== What to do ==
Copy the following lines verbatim, omitting the pictures from your answer.

== Dataset section ==
=== Begin Enclosure ===

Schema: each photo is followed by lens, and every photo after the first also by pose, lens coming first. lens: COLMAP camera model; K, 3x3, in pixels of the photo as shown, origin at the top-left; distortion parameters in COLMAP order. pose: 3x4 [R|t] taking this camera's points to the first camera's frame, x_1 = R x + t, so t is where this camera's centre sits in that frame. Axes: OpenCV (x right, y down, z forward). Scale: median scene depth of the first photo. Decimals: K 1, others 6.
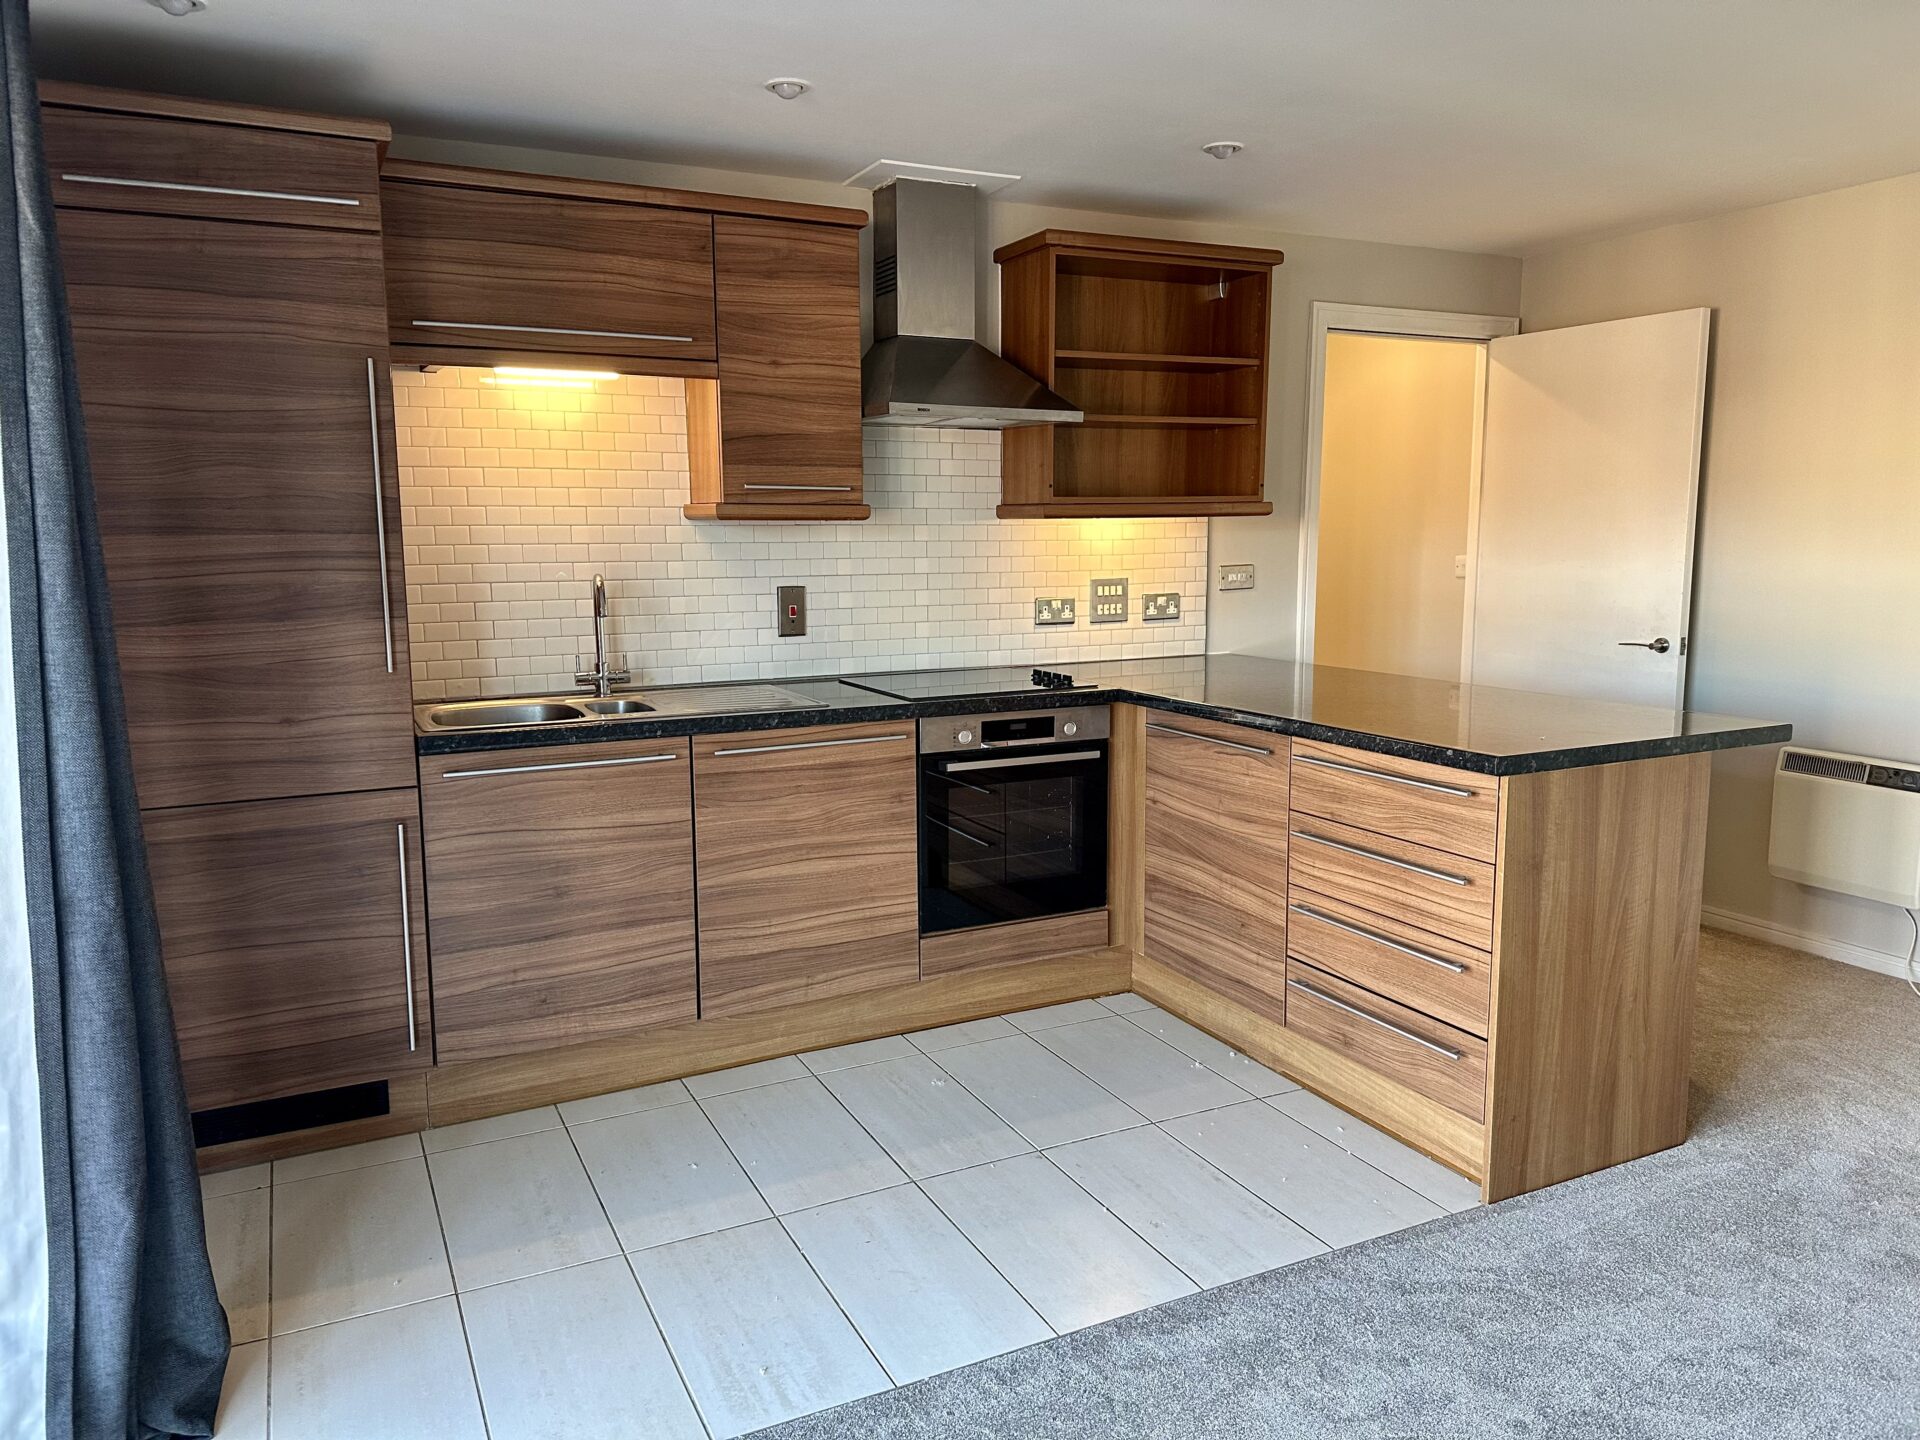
lens RADIAL K [[1342.5, 0, 955.6], [0, 1342.5, 722.5], [0, 0, 1]] dist [0.047266, -0.032971]
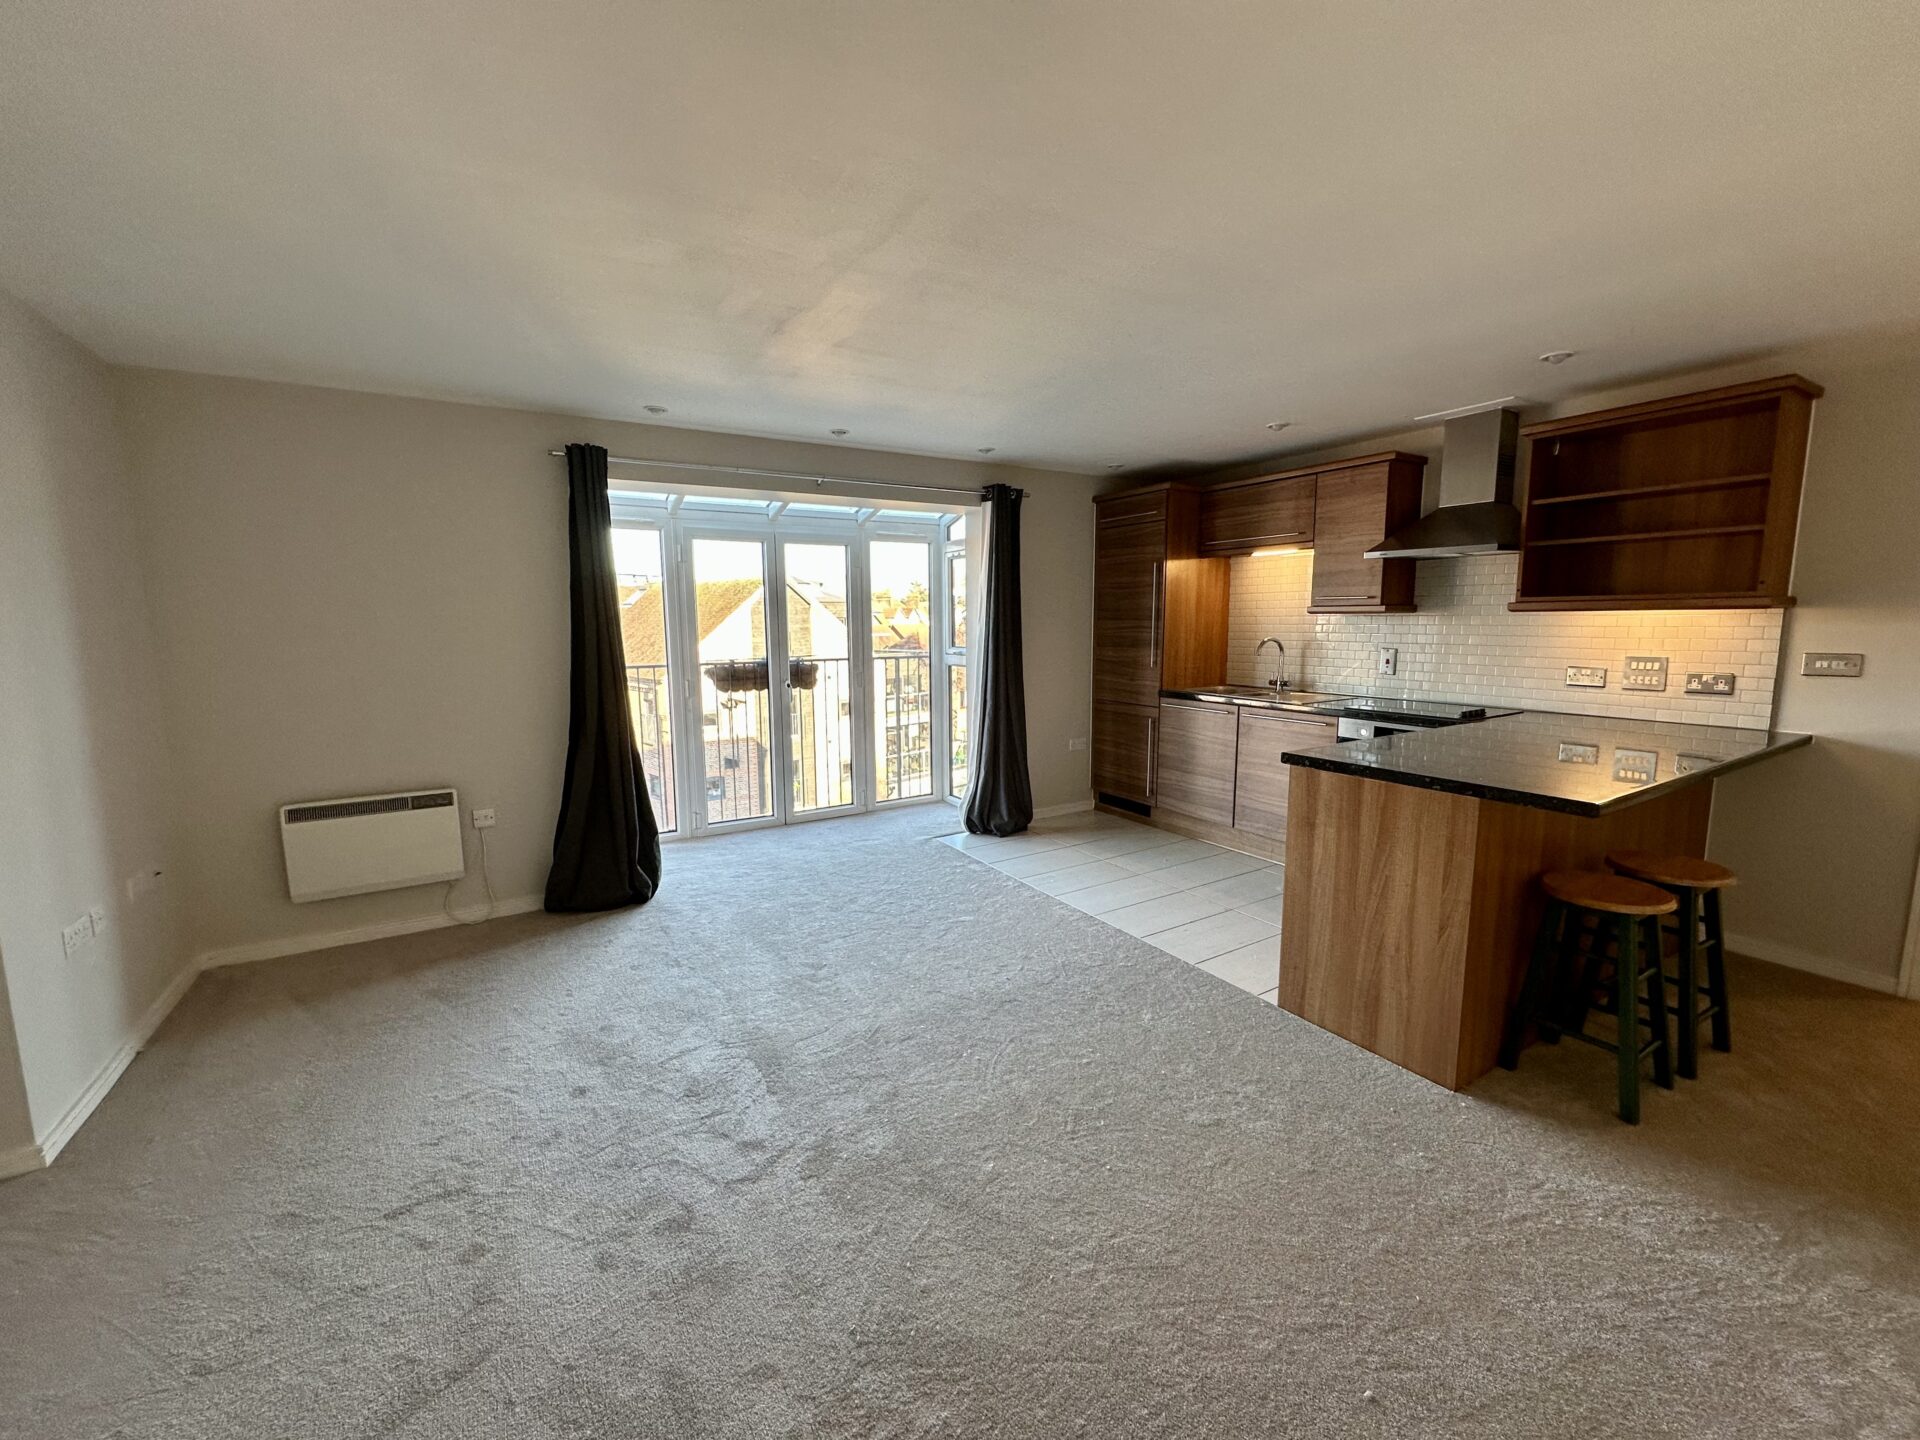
lens RADIAL K [[758.3, 0, 948.6], [0, 758.3, 712.7], [0, 0, 1]] dist [0.013692, 0.000704]
pose [[0.090130, 0.134362, -0.986825, 0.880995], [-0.135974, 0.983239, 0.121455, -0.057852], [0.986604, 0.123236, 0.106889, 0.290165]]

=== End Enclosure ===

== Result for this task ==
Schema: each photo is followed by lens, and every photo after the first also by pose, lens coming first. lens: COLMAP camera model; K, 3x3, in pixels of the photo as shown, origin at the top-left; distortion parameters in COLMAP order. pose: 3x4 [R|t] taking this camera's points to the first camera's frame, x_1 = R x + t, so t is where this camera's centre sits in that frame. Axes: OpenCV (x right, y down, z forward). Scale: median scene depth of the first photo. Decimals: K 1, others 6.
lens RADIAL K [[1342.5, 0, 955.6], [0, 1342.5, 722.5], [0, 0, 1]] dist [0.047266, -0.032971]
lens RADIAL K [[758.3, 0, 948.6], [0, 758.3, 712.7], [0, 0, 1]] dist [0.013692, 0.000704]
pose [[0.090130, 0.134362, -0.986825, 0.880995], [-0.135974, 0.983239, 0.121455, -0.057852], [0.986604, 0.123236, 0.106889, 0.290165]]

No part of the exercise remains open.